It’s no secret that the housing market has endured a torrid time in recent years. The Brexit effect has seen prices stagnate since 2016 while 2020 has been a challenging year for many people.

But how will all of this translate into house price movement for the year ahead? Is the market likely to come surging back or do experts anticipate a total collapse?

Here’s a closer look at the factors which could play a part, and the overall prediction.

Stamp Duty Break

In 2020, the government announced a stamp duty holiday, applicable to house purchases up to £500,000. This move will cost the Treasury an eye-watering £1.3 billion, but it was considered to be a necessary expense to try and encourage movement in the sluggish market.

The move could save as much as £15,000 on a property worth £500,000, so the benefit is substantial. Not everyone benefits from the policy; homeowners in Scotland and Wales pay taxes set by their own devolved governments. First-time buyers would also gain limited value from the announcement as for them, properties worth up to £300,000 are exempt from stamp duty.

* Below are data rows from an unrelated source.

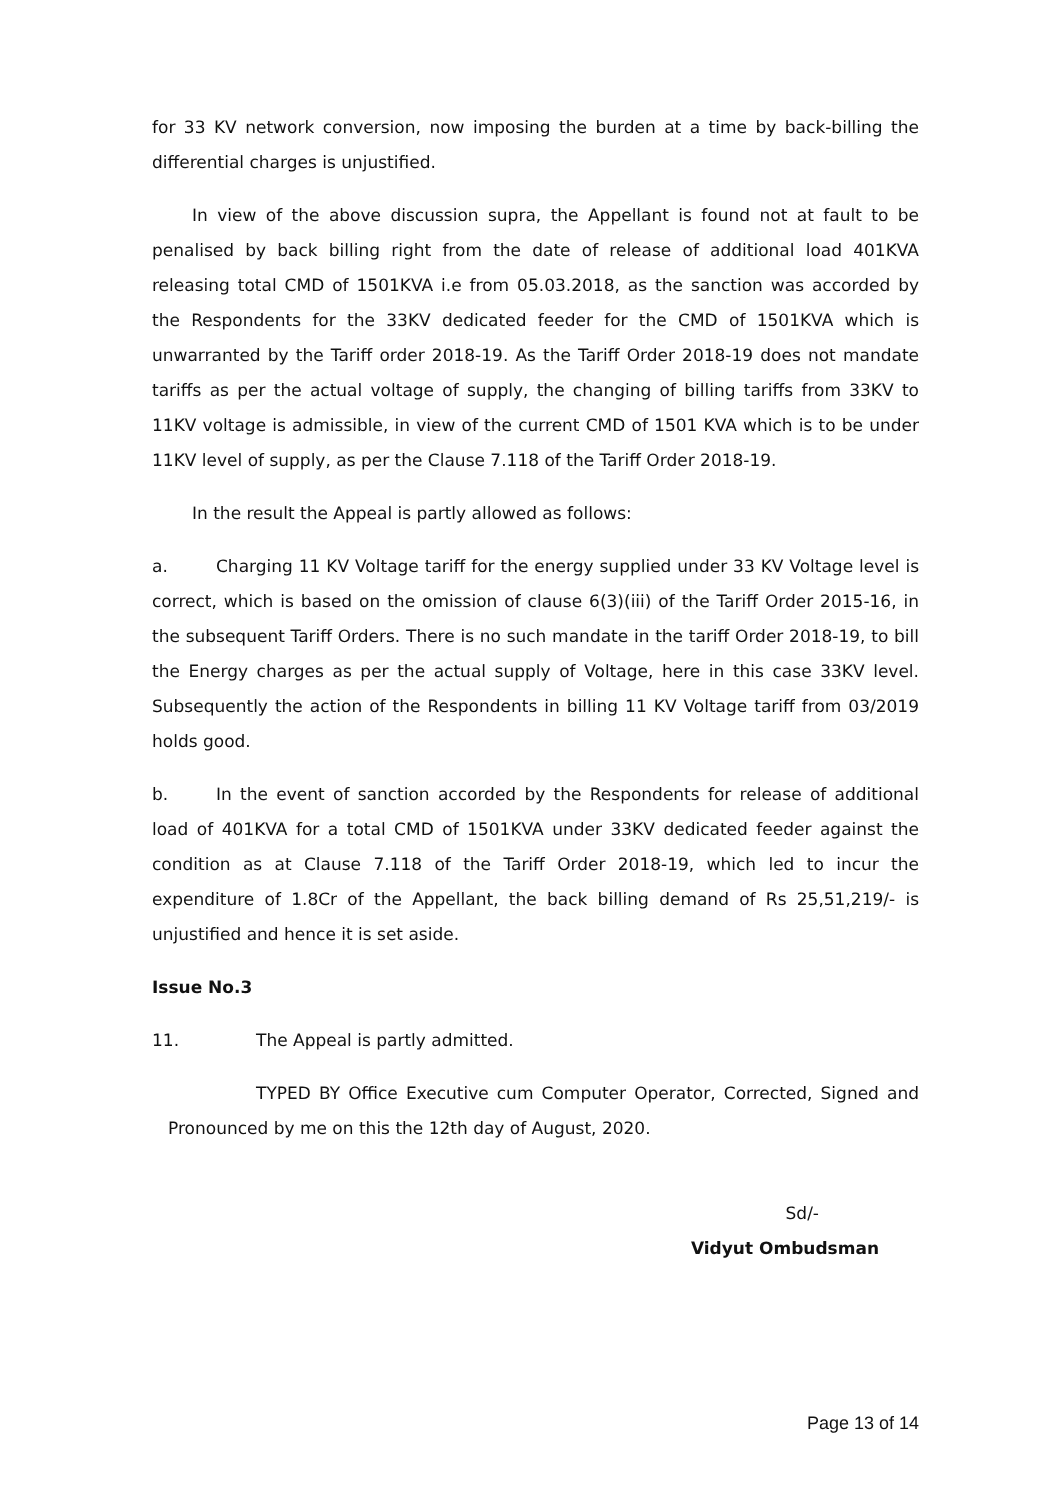for 33 KV network conversion, now imposing the burden at a time by back-billing the differential charges is unjustified.
In view of the above discussion supra, the Appellant is found not at fault to be penalised by back billing right from the date of release of additional load 401KVA releasing total CMD of 1501KVA i.e from 05.03.2018, as the sanction was accorded by the Respondents for the 33KV dedicated feeder for the CMD of 1501KVA which is unwarranted by the Tariff order 2018-19. As the Tariff Order 2018-19 does not mandate tariffs as per the actual voltage of supply, the changing of billing tariffs from 33KV to 11KV voltage is admissible, in view of the current CMD of 1501 KVA which is to be under 11KV level of supply, as per the Clause 7.118 of the Tariff Order 2018-19.
In the result the Appeal is partly allowed as follows:
a. Charging 11 KV Voltage tariff for the energy supplied under 33 KV Voltage level is correct, which is based on the omission of clause 6(3)(iii) of the Tariff Order 2015-16, in the subsequent Tariff Orders. There is no such mandate in the tariff Order 2018-19, to bill the Energy charges as per the actual supply of Voltage, here in this case 33KV level. Subsequently the action of the Respondents in billing 11 KV Voltage tariff from 03/2019 holds good.
b. In the event of sanction accorded by the Respondents for release of additional load of 401KVA for a total CMD of 1501KVA under 33KV dedicated feeder against the condition as at Clause 7.118 of the Tariff Order 2018-19, which led to incur the expenditure of 1.8Cr of the Appellant, the back billing demand of Rs 25,51,219/- is unjustified and hence it is set aside.
Issue No.3
11. The Appeal is partly admitted.
TYPED BY Office Executive cum Computer Operator, Corrected, Signed and Pronounced by me on this the 12th day of August, 2020.
Sd/-
Vidyut Ombudsman
Page 13 of 14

Despite the caveats, the response to the stamp duty break has been positive, and the end of 2020 has been a busy time for the housing market. The stamp duty holiday is due to end in March 2021, and it’s not yet known whether the government will consider an extension. If it doesn’t, there could be a sharp cliff-edge as cautious buyers put a hold on making a purchase, in the absence of any financial help.

Brexit

It’s impossible to predict house prices for 2021 without mentioning the Brexit effect. The last four years have been difficult for the market, with the uncertainty of what the future will look like on both sides of the Channel.

It’s looking increasingly as if a No-Deal will be the outcome of talks, and this could be devastating for house prices. The general consensus is that 5-7% could be wiped off the price of houses if no trade deal is struck.

Recession

The global economy has nosedived in 2020, with many countries forced into one of the most significant recessions they’ve ever faced. The UK is no exception, and the government has warned that there will be tough decisions to make, especially as they withdraw additional financial support from those who have struggled the most.

In any recession, house prices suffer. Looking back to 2007/2008, another difficult financial period, house prices dropped by around 20%. Unemployment simultaneously rocketed by 60%, and there are fears that the same could happen again now. A million jobs were lost in 2020, and it’s forecast that a further million will also be axed in the coming months. That leaves a lot of people facing economic uncertainty, and a market teetering on the brink.

What Does All This Mean?

Of course, it’s impossible to be entirely sure about the future of house prices, and right now, there’s even more volatility than usual. With many huge factors playing a part, making an accurate prediction is a challenge. If you hold onto a property for long enough, it will always increase in value eventually; since 1982, prices have risen by around 900%. However, in the short term, that may not be the case. Experts are cautiously predicting very modest growth in house prices during 2021 with better performances in the medium term, as prices start to increase between 2022-2024.

It’s worth mentioning that it’s impossible to rule out a complete crash in 2021. However, the market has shown surprising resilience in 2020, so a crash is not believed to be the most likely outcome.